[Collected data]
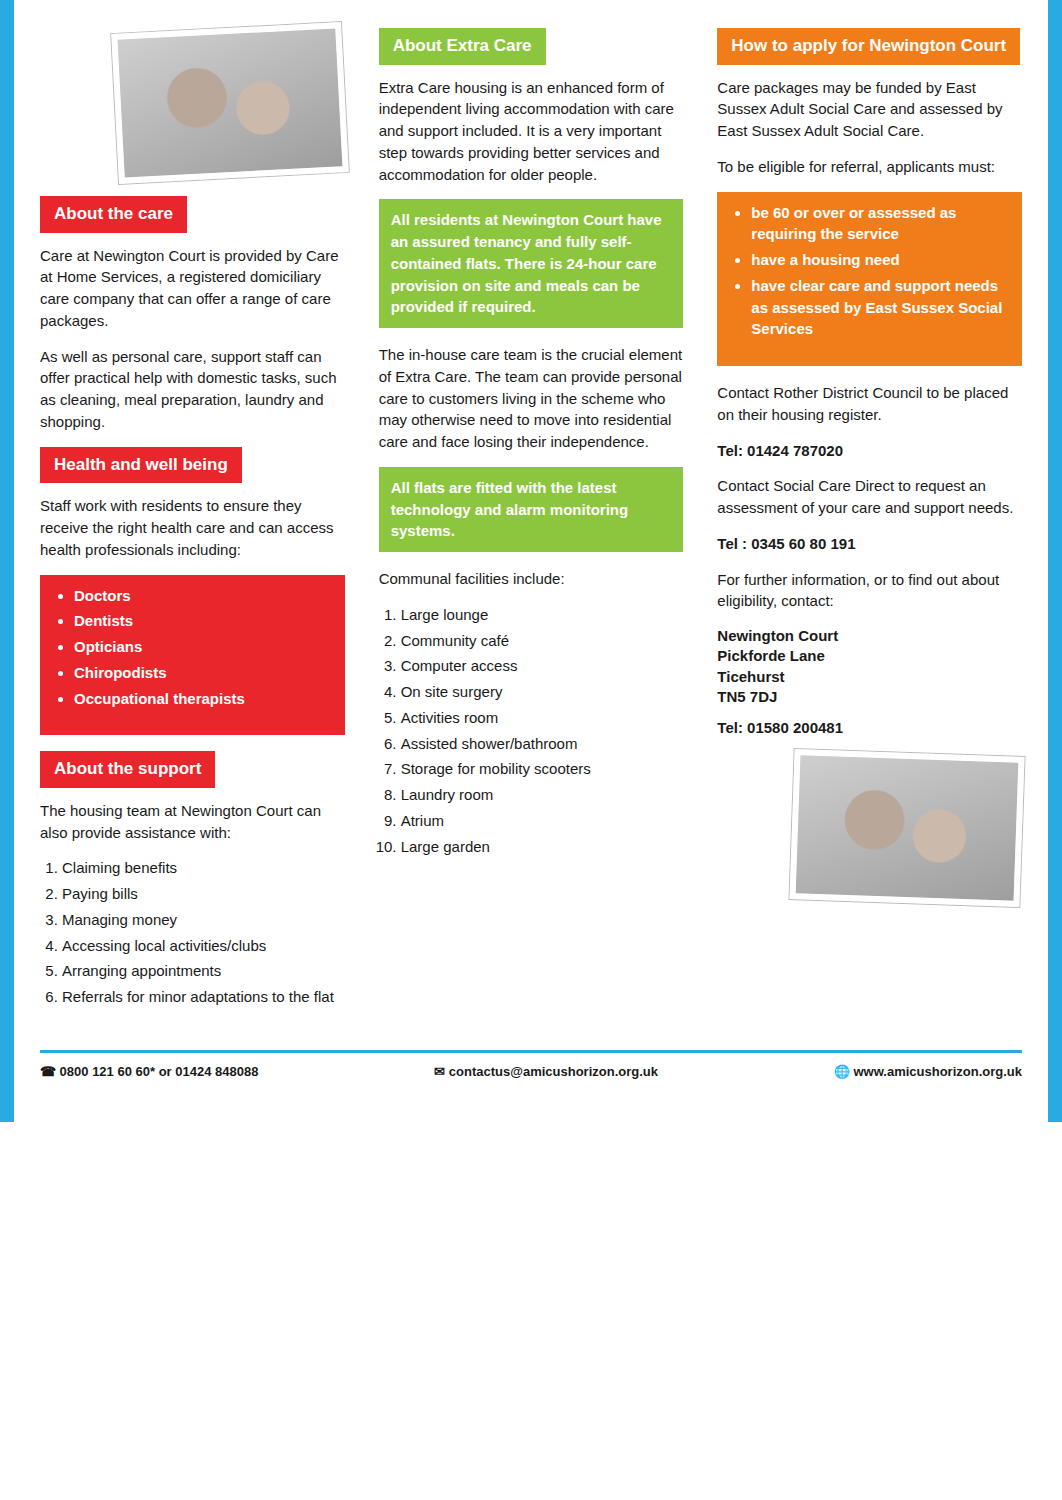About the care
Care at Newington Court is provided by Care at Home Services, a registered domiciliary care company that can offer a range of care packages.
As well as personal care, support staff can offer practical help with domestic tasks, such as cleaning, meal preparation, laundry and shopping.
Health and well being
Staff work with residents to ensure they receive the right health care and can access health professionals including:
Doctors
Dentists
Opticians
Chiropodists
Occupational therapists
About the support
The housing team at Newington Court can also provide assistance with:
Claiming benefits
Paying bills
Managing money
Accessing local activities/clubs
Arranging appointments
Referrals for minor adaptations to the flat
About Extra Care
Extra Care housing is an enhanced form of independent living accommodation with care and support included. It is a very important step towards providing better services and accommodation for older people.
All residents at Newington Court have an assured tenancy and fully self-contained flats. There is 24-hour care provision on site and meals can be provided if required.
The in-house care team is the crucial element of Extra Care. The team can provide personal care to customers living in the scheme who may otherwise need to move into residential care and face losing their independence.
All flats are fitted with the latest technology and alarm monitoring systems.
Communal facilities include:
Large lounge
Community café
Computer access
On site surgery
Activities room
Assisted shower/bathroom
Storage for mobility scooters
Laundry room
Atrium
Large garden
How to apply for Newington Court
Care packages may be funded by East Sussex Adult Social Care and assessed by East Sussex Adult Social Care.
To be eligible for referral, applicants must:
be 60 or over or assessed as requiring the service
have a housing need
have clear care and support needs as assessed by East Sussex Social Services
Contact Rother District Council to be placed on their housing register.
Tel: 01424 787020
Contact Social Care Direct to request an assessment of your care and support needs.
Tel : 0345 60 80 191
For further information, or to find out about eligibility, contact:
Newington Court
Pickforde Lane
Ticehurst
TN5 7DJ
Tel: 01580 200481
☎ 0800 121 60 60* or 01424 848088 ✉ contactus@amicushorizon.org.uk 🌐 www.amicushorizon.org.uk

▶ BRIEF
Please filter the entries above down to the lines holding "needs" and copy them.

▶ RESPONSE TO THIS TASK
have clear care and support needs as assessed by East Sussex Social Services
Contact Social Care Direct to request an assessment of your care and support needs.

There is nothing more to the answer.